Solo users who need more than 1 event type
Free plan only allows 1 event type. If you need 'Sales Call' and 'Support Call' separately, you must pay $10+/month. Cal.com offers unlimited event types for free.
Apple/iCloud Calendar users
Calendly no longer supports iCloud Calendar for new users. If you rely on Apple Calendar, you'll face sync issues or need to switch to Google/Outlook.
Teams looking for affordable scheduling
At $16-20/user/month, a 10-person team pays $2,000+/year. Cal.com is open-source (self-hostable free) or much cheaper. SavvyCal and others offer better value.
Common buyer's remorse scenarios reported by users.
Teams discover Cal.com after committing to Calendly's annual billing. Cal.com offers similar features free (self-hosted) or at much lower cost. The annual commitment makes switching painful.
Phantom appointments or sync failures blocked real availability or caused double-bookings. Users missed important meetings with clients because Calendly showed incorrect times or availability.
Users sign up expecting free scheduling, then realize 1 event type is useless for real needs. Upgrade is required almost immediately, making 'free' feel like a bait.

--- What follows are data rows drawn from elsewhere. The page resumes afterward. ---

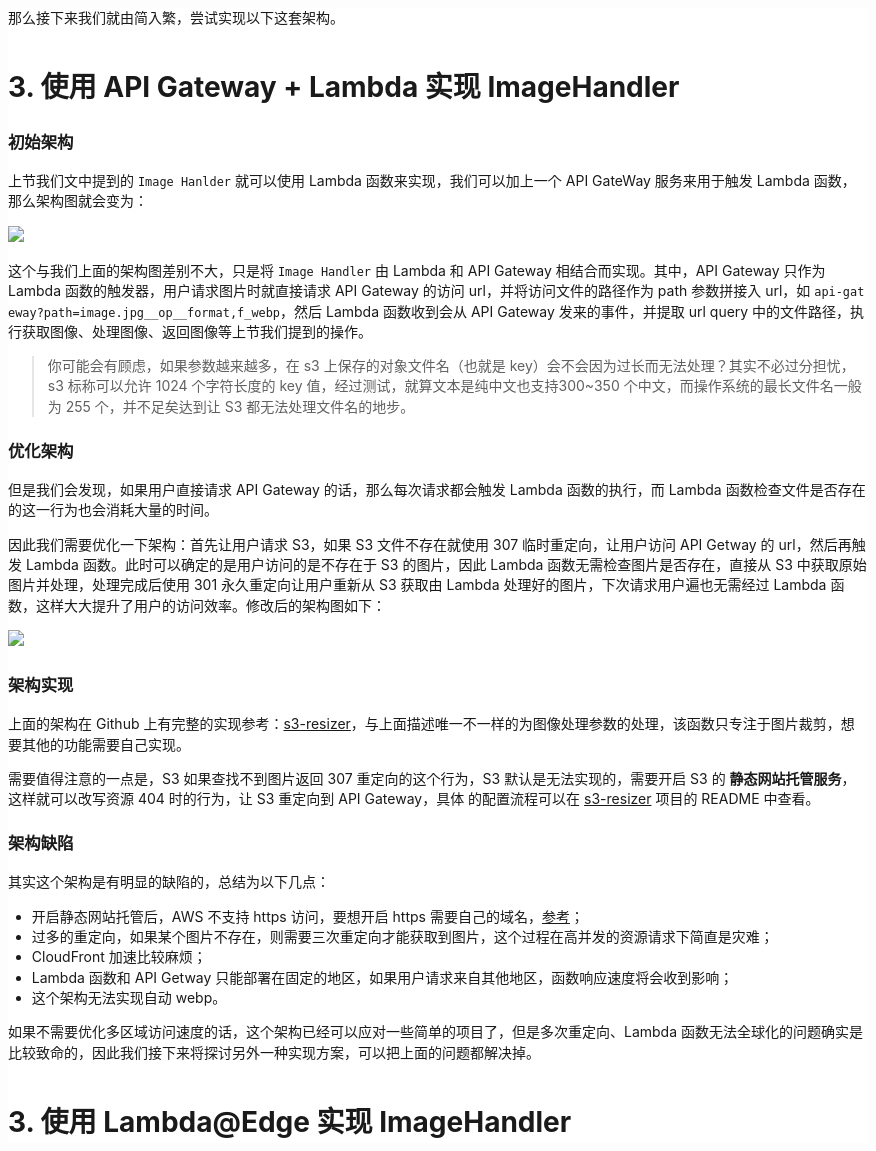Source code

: 那么接下来我们就由简入繁，尝试实现以下这套架构。

# 3. 使用 API Gateway + Lambda 实现 ImageHandler

### 初始架构

上节我们文中提到的 `Image Hanlder` 就可以使用 Lambda 函数来实现，我们可以加上一个 API GateWay 服务来用于触发 Lambda 函数，那么架构图就会变为：

![](https://esunr-image-bed.oss-cn-beijing.aliyuncs.com/picgo/202307251811317.png)

这个与我们上面的架构图差别不大，只是将 `Image Handler` 由 Lambda 和 API Gateway 相结合而实现。其中，API Gateway 只作为 Lambda 函数的触发器，用户请求图片时就直接请求 API Gateway 的访问 url，并将访问文件的路径作为 path 参数拼接入 url，如 `api-gateway?path=image.jpg__op__format,f_webp`，然后 Lambda 函数收到会从 API Gateway 发来的事件，并提取 url query 中的文件路径，执行获取图像、处理图像、返回图像等上节我们提到的操作。

> 你可能会有顾虑，如果参数越来越多，在 s3 上保存的对象文件名（也就是 key）会不会因为过长而无法处理？其实不必过分担忧，s3 标称可以允许 1024 个字符长度的 key 值，经过测试，就算文本是纯中文也支持300~350 个中文，而操作系统的最长文件名一般为 255 个，并不足矣达到让 S3 都无法处理文件名的地步。

### 优化架构

但是我们会发现，如果用户直接请求 API Gateway 的话，那么每次请求都会触发 Lambda 函数的执行，而 Lambda 函数检查文件是否存在的这一行为也会消耗大量的时间。

因此我们需要优化一下架构：首先让用户请求 S3，如果 S3 文件不存在就使用 307 临时重定向，让用户访问 API Getway 的 url，然后再触发 Lambda 函数。此时可以确定的是用户访问的是不存在于 S3 的图片，因此 Lambda 函数无需检查图片是否存在，直接从 S3 中获取原始图片并处理，处理完成后使用 301 永久重定向让用户重新从 S3 获取由 Lambda 处理好的图片，下次请求用户遍也无需经过 Lambda 函数，这样大大提升了用户的访问效率。修改后的架构图如下：

![](https://esunr-image-bed.oss-cn-beijing.aliyuncs.com/picgo/202307251821604.png)

### 架构实现

上面的架构在 Github 上有完整的实现参考：[s3-resizer](https://github.com/sagidM/s3-resizer/tree/master)，与上面描述唯一不一样的为图像处理参数的处理，该函数只专注于图片裁剪，想要其他的功能需要自己实现。

需要值得注意的一点是，S3 如果查找不到图片返回 307 重定向的这个行为，S3 默认是无法实现的，需要开启 S3 的 **静态网站托管服务**，这样就可以改写资源 404 时的行为，让 S3 重定向到 API Gateway，具体
的配置流程可以在 [s3-resizer](https://github.com/sagidM/s3-resizer/tree/master) 项目的 README 中查看。

### 架构缺陷

其实这个架构是有明显的缺陷的，总结为以下几点：

- 开启静态网站托管后，AWS 不支持 https 访问，要想开启 https 需要自己的域名，[参考](https://github.com/sagidM/s3-resizer/issues/7)；
- 过多的重定向，如果某个图片不存在，则需要三次重定向才能获取到图片，这个过程在高并发的资源请求下简直是灾难；
- CloudFront 加速比较麻烦；
- Lambda 函数和 API Getway 只能部署在固定的地区，如果用户请求来自其他地区，函数响应速度将会收到影响；
-  这个架构无法实现自动 webp。

 如果不需要优化多区域访问速度的话，这个架构已经可以应对一些简单的项目了，但是多次重定向、Lambda 函数无法全球化的问题确实是比较致命的，因此我们接下来将探讨另外一种实现方案，可以把上面的问题都解决掉。

# 3. 使用 Lambda@Edge 实现 ImageHandler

Apple ecosystem users set up Calendly only to discover iCloud Calendar isn't supported for new accounts. Have to either switch calendars or use a different scheduling tool.
Scenarios where this product tends to fail users.
You need separate booking types (sales call, support call, demo) but the free plan only allows 1. Forced to upgrade to $10+/month for this basic feature.
Timezone bugs cause meetings to show wrong times. Invitees show up at incorrect times or miss meetings entirely. Critical for global teams.
Calendly doesn't support iCloud Calendar for new users. You can't sync your Apple Calendar, forcing you to switch calendars or scheduling tools.
Something breaks before an important meeting week. Support takes 5+ days to respond (or never responds for free users). No phone support except Enterprise.
Salespeople and spammers book your calendar through public links. You waste time on unwanted calls or canceling fake appointments.
Cal.com
Users switch for open-source and customization. Gain: self-hosting option, better branding, lower cost. Trade-off: less polished, smaller ecosystem.
SavvyCal
Users wanting better UX switch to SavvyCal. Gain: overlay with their calendar, personalized links. Trade-off: smaller, less known.
Acuity Scheduling
Users needing payment collection, class scheduling, and service business features switch to Acuity. Now owned by Squarespace, good for service providers.
Microsoft Bookings
Teams already on Microsoft 365 switch to Bookings (included free). Native Outlook/Teams integration, no additional cost for existing M365 subscribers.
YouCanBook.me
Budget-conscious users and educators switch for lower pricing and features suited to appointment booking rather than sales meetings.
HubSpot Meetings
HubSpot users switch for integration. Gain: included with CRM, contact auto-creation. Trade-off: requires HubSpot, less standalone features.